What effect does material aging have on the performance of HDPE thread fittings

Photo-oxidative degradation of materials is one of the main causes of performance degradation. In the molecular chain of high-density polyethylene (HDPE), methylene groups are prone to chain scission reactions under the action of ultraviolet radiation. When ultraviolet light with a wavelength of 290 to 400 nanometers is continuously irradiated, a large number of oxidation products such as carbonyl and hydroxyl groups will be generated on the surface of the material. This photo-oxidative effect is particularly significant in outdoor overhead laying scenarios. Experimental data show that after six months of exposure to an environment with an ultraviolet intensity of 300 microwatts per square centimeter, the impact strength of the outer wall of the joint may drop by more than 40%. The accumulation of oxidation products will not only change the surface morphology of the material, but also form a microcrack network, thereby providing a channel for the penetration of the medium, and ultimately leading to the failure of the joint seal.

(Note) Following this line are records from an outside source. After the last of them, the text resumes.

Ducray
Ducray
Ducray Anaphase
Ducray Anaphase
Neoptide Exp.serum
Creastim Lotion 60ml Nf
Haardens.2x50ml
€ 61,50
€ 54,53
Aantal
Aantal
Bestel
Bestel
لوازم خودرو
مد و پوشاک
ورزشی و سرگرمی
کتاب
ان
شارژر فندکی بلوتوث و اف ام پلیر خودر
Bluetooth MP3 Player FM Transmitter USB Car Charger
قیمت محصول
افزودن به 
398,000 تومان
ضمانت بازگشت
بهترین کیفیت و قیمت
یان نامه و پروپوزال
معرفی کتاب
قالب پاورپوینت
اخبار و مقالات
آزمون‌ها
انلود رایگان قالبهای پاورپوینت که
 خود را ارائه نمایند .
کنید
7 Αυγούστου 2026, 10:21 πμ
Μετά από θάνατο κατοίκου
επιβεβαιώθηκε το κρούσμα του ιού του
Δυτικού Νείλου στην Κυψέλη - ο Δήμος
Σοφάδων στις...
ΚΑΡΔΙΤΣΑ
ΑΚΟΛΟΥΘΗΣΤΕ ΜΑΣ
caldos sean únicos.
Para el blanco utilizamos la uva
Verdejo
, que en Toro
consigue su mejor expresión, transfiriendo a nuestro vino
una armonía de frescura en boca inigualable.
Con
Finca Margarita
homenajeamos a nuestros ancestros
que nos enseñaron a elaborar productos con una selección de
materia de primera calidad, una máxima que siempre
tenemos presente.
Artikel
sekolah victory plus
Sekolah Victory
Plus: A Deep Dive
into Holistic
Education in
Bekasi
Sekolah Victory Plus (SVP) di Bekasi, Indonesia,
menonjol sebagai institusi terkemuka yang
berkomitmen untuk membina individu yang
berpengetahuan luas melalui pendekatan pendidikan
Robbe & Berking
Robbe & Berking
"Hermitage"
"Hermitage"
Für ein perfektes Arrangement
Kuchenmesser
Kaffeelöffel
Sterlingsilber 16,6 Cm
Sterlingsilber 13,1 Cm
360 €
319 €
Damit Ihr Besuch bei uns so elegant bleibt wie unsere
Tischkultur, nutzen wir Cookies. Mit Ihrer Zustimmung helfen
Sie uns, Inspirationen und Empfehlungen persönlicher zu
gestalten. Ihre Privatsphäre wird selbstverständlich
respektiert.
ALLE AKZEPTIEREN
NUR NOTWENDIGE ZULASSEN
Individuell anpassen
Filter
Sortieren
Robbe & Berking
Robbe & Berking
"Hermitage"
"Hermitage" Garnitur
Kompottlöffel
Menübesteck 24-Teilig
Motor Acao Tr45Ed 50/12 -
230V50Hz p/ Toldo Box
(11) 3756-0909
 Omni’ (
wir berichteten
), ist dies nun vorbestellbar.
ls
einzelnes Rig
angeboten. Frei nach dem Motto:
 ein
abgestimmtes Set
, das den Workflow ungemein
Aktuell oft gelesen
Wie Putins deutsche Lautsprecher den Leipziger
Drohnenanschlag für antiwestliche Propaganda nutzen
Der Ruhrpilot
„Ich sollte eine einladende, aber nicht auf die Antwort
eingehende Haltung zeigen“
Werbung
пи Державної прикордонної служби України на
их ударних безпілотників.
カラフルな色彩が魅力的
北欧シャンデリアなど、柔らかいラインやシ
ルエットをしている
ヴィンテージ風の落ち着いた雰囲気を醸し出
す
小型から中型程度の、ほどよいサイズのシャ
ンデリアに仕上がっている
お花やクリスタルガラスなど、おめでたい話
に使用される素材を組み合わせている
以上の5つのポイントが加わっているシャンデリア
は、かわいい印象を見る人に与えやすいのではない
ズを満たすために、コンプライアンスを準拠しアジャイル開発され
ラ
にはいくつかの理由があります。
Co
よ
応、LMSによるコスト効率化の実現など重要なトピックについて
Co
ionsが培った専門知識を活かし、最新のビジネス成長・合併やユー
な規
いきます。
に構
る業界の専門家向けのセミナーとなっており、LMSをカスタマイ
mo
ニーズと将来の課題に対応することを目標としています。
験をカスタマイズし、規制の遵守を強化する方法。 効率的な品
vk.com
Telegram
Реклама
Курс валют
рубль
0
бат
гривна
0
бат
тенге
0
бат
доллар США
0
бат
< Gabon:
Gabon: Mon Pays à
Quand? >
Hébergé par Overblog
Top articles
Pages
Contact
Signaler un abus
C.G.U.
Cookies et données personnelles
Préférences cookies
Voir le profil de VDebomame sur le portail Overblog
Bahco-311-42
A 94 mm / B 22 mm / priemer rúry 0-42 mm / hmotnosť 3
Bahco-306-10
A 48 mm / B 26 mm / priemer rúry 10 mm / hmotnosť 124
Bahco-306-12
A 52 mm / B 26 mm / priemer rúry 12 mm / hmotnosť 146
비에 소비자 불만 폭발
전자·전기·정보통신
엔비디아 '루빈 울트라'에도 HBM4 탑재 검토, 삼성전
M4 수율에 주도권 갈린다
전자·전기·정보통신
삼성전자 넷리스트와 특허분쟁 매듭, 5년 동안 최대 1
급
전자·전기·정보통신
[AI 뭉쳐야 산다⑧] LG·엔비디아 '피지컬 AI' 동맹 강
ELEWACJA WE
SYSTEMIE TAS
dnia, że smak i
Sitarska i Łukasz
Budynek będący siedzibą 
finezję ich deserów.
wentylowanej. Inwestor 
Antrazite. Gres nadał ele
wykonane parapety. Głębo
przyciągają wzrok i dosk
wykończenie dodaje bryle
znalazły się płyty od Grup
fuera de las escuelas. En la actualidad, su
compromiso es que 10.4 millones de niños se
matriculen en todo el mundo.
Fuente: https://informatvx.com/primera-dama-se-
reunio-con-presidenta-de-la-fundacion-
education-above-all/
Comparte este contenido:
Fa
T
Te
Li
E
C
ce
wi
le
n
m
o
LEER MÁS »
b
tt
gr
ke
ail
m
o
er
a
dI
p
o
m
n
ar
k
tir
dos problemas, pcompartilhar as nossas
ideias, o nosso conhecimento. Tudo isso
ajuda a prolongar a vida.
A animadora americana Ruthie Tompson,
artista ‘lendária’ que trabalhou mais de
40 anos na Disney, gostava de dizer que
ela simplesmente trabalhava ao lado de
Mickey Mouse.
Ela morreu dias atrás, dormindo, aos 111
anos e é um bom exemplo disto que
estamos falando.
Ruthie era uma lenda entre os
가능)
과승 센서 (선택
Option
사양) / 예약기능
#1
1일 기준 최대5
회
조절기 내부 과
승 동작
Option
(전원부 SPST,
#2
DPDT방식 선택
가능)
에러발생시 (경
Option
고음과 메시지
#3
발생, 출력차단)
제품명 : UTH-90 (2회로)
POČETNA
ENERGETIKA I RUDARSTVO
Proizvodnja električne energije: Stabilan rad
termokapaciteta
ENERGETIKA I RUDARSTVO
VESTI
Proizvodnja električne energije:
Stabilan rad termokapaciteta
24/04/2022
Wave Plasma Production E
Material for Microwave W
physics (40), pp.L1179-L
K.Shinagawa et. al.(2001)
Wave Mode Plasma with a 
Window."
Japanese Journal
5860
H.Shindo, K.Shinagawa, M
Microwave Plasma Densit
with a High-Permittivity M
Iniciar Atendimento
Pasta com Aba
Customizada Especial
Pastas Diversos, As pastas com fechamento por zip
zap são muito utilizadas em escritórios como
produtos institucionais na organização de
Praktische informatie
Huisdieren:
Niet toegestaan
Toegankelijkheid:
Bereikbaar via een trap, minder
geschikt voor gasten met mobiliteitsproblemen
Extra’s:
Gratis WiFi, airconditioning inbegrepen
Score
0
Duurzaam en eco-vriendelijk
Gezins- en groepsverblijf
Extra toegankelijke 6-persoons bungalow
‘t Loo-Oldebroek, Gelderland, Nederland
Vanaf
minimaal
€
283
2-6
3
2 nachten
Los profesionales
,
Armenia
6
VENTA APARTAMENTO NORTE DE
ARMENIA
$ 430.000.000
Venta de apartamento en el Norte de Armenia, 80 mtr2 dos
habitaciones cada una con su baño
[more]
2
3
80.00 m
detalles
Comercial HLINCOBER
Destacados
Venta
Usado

Under high temperature conditions, the thermal oxidation aging effect is particularly obvious. When the system operating temperature exceeds 60 degrees Celsius, the free radical reaction rate in the HDPE molecular chain increases exponentially, which in turn leads to a widening of the molecular weight distribution of the material and a decrease in crystallinity. This thermodynamic damage is particularly prominent in chemical pipeline systems. 

The erosion of chemical media is also an important factor in accelerating material aging. In an industrial environment containing chloride ions (Cl⁻), the chlorination reaction of the HDPE molecular chain will increase the brittleness of the material. When the concentration of Cl⁻ in the medium exceeds 50ppm, the stress cracking resistance (ESCR) of the joint can decrease at a rate of 3 times that at normal temperature and pressure. A coastal sewage treatment plant used ordinary HDPE threaded joints to treat saline wastewater. After only 18 months of operation, batch leakage occurred. Inspection found that pitting pits with a depth of 0.2 mm had formed on the inner wall of the joint.

The environmental stress cracking (ESC) phenomenon is a typical manifestation of the coupling of material aging and stress. When the pipeline system transports a medium containing surfactants, the HDPE molecular chain is prone to crack propagation under the action of continuous stress. Experiments show that in a 0.5% sodium dodecyl sulfate solution, the crack growth rate of a threaded joint subjected to an internal pressure of 0.8 MPa is two orders of magnitude higher than that of a pure water medium. This type of environmental stress cracking is particularly dangerous in buried pipelines. For example, a gas pipeline in a certain city suffered a catastrophic rupture of its joint after five years of operation due to an imbalance in soil-side pressure.